▶ [EXCERPTED TEXT]:
────────────────

Cowboys sign LB Anthony Barr:
I cannot believe that this 1-year deal is worth only $3M. Granted, Barr isn’t the physical phenom that he was early in his career, but he was still productive as recently as last year. In 2021, he totaled 2.5 sacks, 3 INTs, 5 passes defended, and 71 tackles. After an injury-plagued 2020 season in which he played just 2 games, I thought that his return was pretty good. Apparently other teams didn’t feel the same way. I imagine Barr waited to sign to find a better fit and to skip some of training camp, but I’m shocked that this was the best offer he could find. If you’re the Cowboys, this is a fantastic bargain; they’re paying rock-bottom price on a player who could really help, particularly in coverage, alongside Micah Parsons at LB.
Grade: A+

August 2, 2022

Cardinals extend LT DJ Humphries:
The Cardinals are making some odd moves this offseason. This time, they extended DJ Humphries for 3 years and $66.8M with $34M guaranteed. I’m not saying Humphries isn’t a good player; he has steadily improved and made his first Pro Bowl last year. However, this is top of the market tackle money that nearly matches Trent Williams’ annual value! There is simply no comparison between the two players. You can certainly find positives here: Humphries was a home-grown first-round pick, he’s shaken off terrible injury luck at the start of his career to play 16 games in each of the past 3 seasons, and he’s critically important for protecting Kyler Murray. For those reasons, I won’t be too hard on this deal, but I am not crazy about how Arizona is managing its cap and constructing the roster.

────────────────

▶ [WORK TO BE COMPLETED]:
Return the passage from the NFL signing notes word for word, starting at "August 2, 2022" and ending at "constructing the roster.".

Saved entries:
────────────────

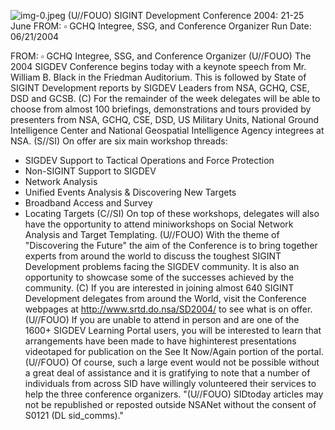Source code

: ![img-0.jpeg](img-0.jpeg)
(U//FOUO) SIGINT Development Conference 2004: 21-25 June
FROM: $\square$
GCHQ Integree, SSG, and Conference Organizer
Run Date: 06/21/2004

FROM: $\square$
GCHQ Integree, SSG, and Conference Organizer
(U//FOUO) The 2004 SIGDEV Conference begins today with a keynote speech from Mr. William B. Black in the Friedman Auditorium. This is followed by State of SIGINT Development reports by SIGDEV Leaders from NSA, GCHQ, CSE, DSD and GCSB.
(C) For the remainder of the week delegates will be able to choose from almost 100 briefings, demonstrations and tours provided by presenters from NSA, GCHQ, CSE, DSD, US Military Units, National Ground Intelligence Center and National Geospatial Intelligence Agency integrees at NSA.
(S//SI) On offer are six main workshop threads:

- SIGDEV Support to Tactical Operations and Force Protection
- Non-SIGINT Support to SIGDEV
- Network Analysis
- Unified Events Analysis \& Discovering New Targets
- Broadband Access and Survey
- Locating Targets
(C//SI) On top of these workshops, delegates will also have the opportunity to attend miniworkshops on Social Network Analysis and Target Templating.
(U//FOUO) With the theme of "Discovering the Future" the aim of the Conference is to bring together experts from around the world to discuss the toughest SIGINT Development problems facing the SIGDEV community. It is also an opportunity to showcase some of the successes achieved by the community.
(C) If you are interested in joining almost 640 SIGINT Development delegates from around the World, visit the Conference webpages at http://www.srtd.do.nsa/SD2004/ to see what is on offer.
(U//FOUO) If you are unable to attend in person and are one of the 1600+ SIGDEV Learning Portal users, you will be interested to learn that arrangements have been made to have highinterest presentations videotaped for publication on the See It Now/Again portion of the portal.
(U//FOUO) Of course, such a large event would not be possible without a great deal of assistance and it is gratifying to note that a number of individuals from across SID have willingly volunteered their services to help the three conference organizers.
"(U//FOUO) SIDtoday articles may not be republished or reposted outside NSANet without the consent of S0121 (DL sid_comms)."


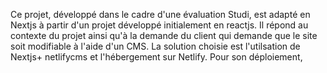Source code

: Ce projet, développé dans le cadre d'une évaluation Studi, est adapté en Nextjs à partir d'un projet développé initialement en reactjs. Il répond au contexte du projet ainsi qu'à la demande du client qui demande que le site soit modifiable à l'aide d'un CMS. La solution choisie est l'utilsation de Nextjs+ netlifycms et l'hébergement sur Netlify.
Pour son déploiement,
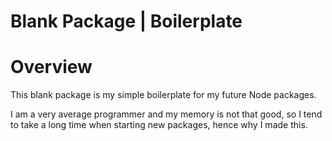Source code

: # Blank Package | Boilerplate

# Overview

This blank package is my simple boilerplate for my future Node packages.

I am a very average programmer and my memory is not that good, so I tend to take a long time when starting new packages, hence why I made this.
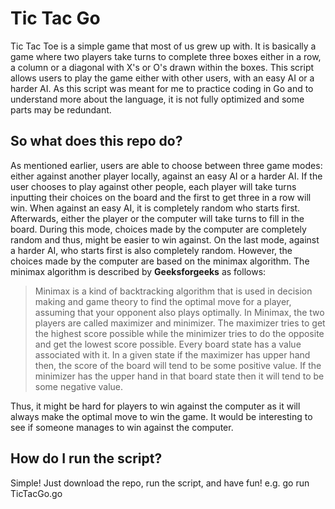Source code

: # Tic Tac Go
Tic Tac Toe is a simple game that most of us grew up with. It is basically a game where two players take turns to complete three boxes either in a row, a column or a diagonal with X's or O's drawn within the boxes. This script allows users to play the game either with other users, with an easy AI or a harder AI. As this script was meant for me to practice coding in Go and to understand more about the language, it is not fully optimized and some parts may be redundant.

## So what does this repo do?
As mentioned earlier, users are able to choose between three game modes: either against another player locally, against an easy AI or a harder AI. If the user chooses to play against other people, each player will take turns inputting their choices on the board and the first to get three in a row will win. When against an easy AI, it is completely random who starts first. Afterwards, either the player or the computer will take turns to fill in the board. During this mode, choices made by the computer are completely random and thus, might be easier to win against. On the last mode, against a harder AI, who starts first is also completely random. However, the choices made by the computer are based on the minimax algorithm. The minimax algorithm is described by **Geeksforgeeks** as follows:

>Minimax is a kind of backtracking algorithm that is used in decision making and game theory to find the optimal move for a player, assuming that your opponent also plays optimally. In Minimax, the two players are called maximizer and minimizer. The maximizer tries to get the highest score possible while the minimizer tries to do the opposite and get the lowest score possible. Every board state has a value associated with it. In a given state if the maximizer has upper hand then, the score of the board will tend to be some positive value. If the minimizer has the upper hand in that board state then it will tend to be some negative value.

Thus, it might be hard for players to win against the computer as it will always make the optimal move to win the game. It would be interesting to see if someone manages to win against the computer.

## How do I run the script?
Simple! Just download the repo, run the script, and have fun! e.g. go run TicTacGo.go
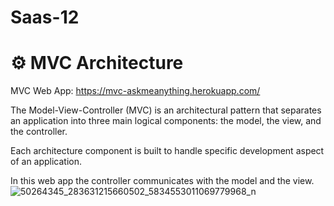 # Saas-12

# :gear: **MVC Architecture**

MVC Web App: https://mvc-askmeanything.herokuapp.com/

The Model-View-Controller (MVC) is an architectural pattern that separates an application into three main logical components: the model, the view, and the controller.

Each architecture component is built to handle specific development aspect of an application.

In this web app the controller communicates with the model and the view.
![50264345_283631215660502_5834553011069779968_n](https://user-images.githubusercontent.com/75037224/125198541-ec12d500-e26a-11eb-9e6f-d2336c9e981d.png)
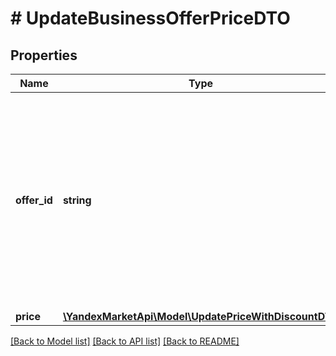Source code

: # # UpdateBusinessOfferPriceDTO

## Properties

Name | Type | Description | Notes
------------ | ------------- | ------------- | -------------
**offer_id** | **string** | **Ваш SKU**  Идентификатор товара в магазине. Разрешены английские и русские буквы (кроме ё), цифры и символы &#x60;. , / \\ ( ) [ ] - &#x3D; _&#x60;  Максимальная длина — 80 знаков.  [Что такое SKU и как его назначать](https://yandex.ru/support/marketplace/assortment/add/index.html#fields). |
**price** | [**\YandexMarketApi\Model\UpdatePriceWithDiscountDTO**](UpdatePriceWithDiscountDTO.md) |  |

[[Back to Model list]](../../README.md#models) [[Back to API list]](../../README.md#endpoints) [[Back to README]](../../README.md)
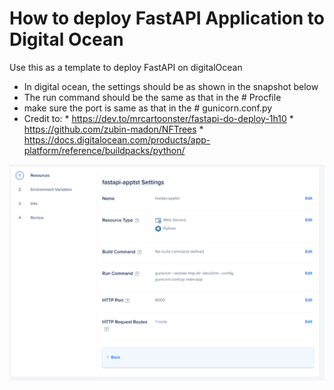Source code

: 
# How to deploy FastAPI Application to Digital Ocean
Use this as a template to deploy FastAPI on digitalOcean
* In digital ocean, the settings should be as shown in the snapshot below
* The run command should be the same as that in the # Procfile 
* make sure the port is same as that in the # gunicorn.conf.py
* Credit to:
            * https://dev.to/mrcartoonster/fastapi-do-deploy-1h10 
            * https://github.com/zubin-madon/NFTrees
            * https://docs.digitalocean.com/products/app-platform/reference/buildpacks/python/

![plot](./FastAPIdigitalOceanDeploy.png)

────────────────

▶ [SOLUTION TO THIS EXERCISE]:
August 2, 2022

Cardinals extend LT DJ Humphries:
The Cardinals are making some odd moves this offseason. This time, they extended DJ Humphries for 3 years and $66.8M with $34M guaranteed. I’m not saying Humphries isn’t a good player; he has steadily improved and made his first Pro Bowl last year. However, this is top of the market tackle money that nearly matches Trent Williams’ annual value! There is simply no comparison between the two players. You can certainly find positives here: Humphries was a home-grown first-round pick, he’s shaken off terrible injury luck at the start of his career to play 16 games in each of the past 3 seasons, and he’s critically important for protecting Kyler Murray. For those reasons, I won’t be too hard on this deal, but I am not crazy about how Arizona is managing its cap and constructing the roster.